Só no verso te toco, te crio, te recrio,

mas sou como navio, proa a rasar o fundo.

 

Porque tu não és tu, aquela que existiu

em verdadeiros corpos e tempos e lugares,

por quem eu existi, bebendo chuva e frio –

mas tu estavas ali, nesse lugar de estares.

 

Agora, este pavio não se acende de vida.

Nada se inflama a sério, é só reflexo leve,

e eu falho aqui sozinha, carne, suor e folha.

 

(Boa comparação seria a de uma rolha

falhando mar, garrafa e a sua boca leve

e fazendo do vinho mistura meio ardida).


Ana Luísa Amaral (1956).
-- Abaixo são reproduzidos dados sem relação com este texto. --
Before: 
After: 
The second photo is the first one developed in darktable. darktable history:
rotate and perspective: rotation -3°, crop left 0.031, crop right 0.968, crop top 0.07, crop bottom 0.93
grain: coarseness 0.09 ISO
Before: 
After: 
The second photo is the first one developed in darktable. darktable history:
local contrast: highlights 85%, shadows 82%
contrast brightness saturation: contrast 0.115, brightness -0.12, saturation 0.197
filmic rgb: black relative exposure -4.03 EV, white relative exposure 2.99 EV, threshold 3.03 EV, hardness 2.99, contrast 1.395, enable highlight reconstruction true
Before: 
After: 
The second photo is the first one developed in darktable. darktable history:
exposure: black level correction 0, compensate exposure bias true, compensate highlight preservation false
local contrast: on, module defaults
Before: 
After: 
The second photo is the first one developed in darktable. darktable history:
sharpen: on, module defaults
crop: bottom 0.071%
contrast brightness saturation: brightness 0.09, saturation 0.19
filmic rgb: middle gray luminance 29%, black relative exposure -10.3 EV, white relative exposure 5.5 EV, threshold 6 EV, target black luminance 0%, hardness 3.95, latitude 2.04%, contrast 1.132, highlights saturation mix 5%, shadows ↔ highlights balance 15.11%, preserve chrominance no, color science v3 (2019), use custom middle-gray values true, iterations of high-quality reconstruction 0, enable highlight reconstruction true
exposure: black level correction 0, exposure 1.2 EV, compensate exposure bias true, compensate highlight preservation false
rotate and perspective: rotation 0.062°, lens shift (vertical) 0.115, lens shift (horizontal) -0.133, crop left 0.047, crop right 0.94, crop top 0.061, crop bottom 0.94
Autora de mais de três dezenas de livros, quer de poesia, quer de teatro, quer de ficção, quer infantis. As suas obras mais recentes em Portugal são What’s in a Name (poesia, Assírio & Alvim, 2017) e Arder a Palavra e Outros Incêndios (ensaio, Relógio D’Água, 2017, vencedor do Prémio Jacinto de Prado Coelho). Os seus livros estão traduzidos e editados em países como Inglaterra, Brasil, França, Espanha, Suécia, Itália, Holanda, Colômbia, Venezuela, México ou Estados Unidos da América, sendo que o seu mais recente livro no estrangeiro é What’s in a Name (trad. Margaret Jull Costa, New York, New Directions, 2019). Traduziu diferentes autores, como Emily Dickinson, William Shakespeare ou John Updike. Obteve várias distinções e prémios, como a Medaille de la Ville de Paris, a Medalha de Ouro da Câmara Municipal do Porto, por serviços à Literatura, ou o Prémio Literário Correntes d’Escritas, o Premio di Poesia Giuseppe Acerbi, o Grande Prémio de Poesia da Associação Portuguesa de Escritores, o Premio Internazionale Fondazione Roma,  ou o Prémio PEN, de Ficção. Tem, com Luís Caetano, um programa semanal na Antena 2 sobre poesia, O som que os versos fazem ao abrir. É professora aposentada da Faculdade de Letras do Porto e membro da Direcção do Instituto de Literatura Comparada Margarida Losa, no âmbito do qual coordena o grupo internacional de pesquisa Intersexualidades.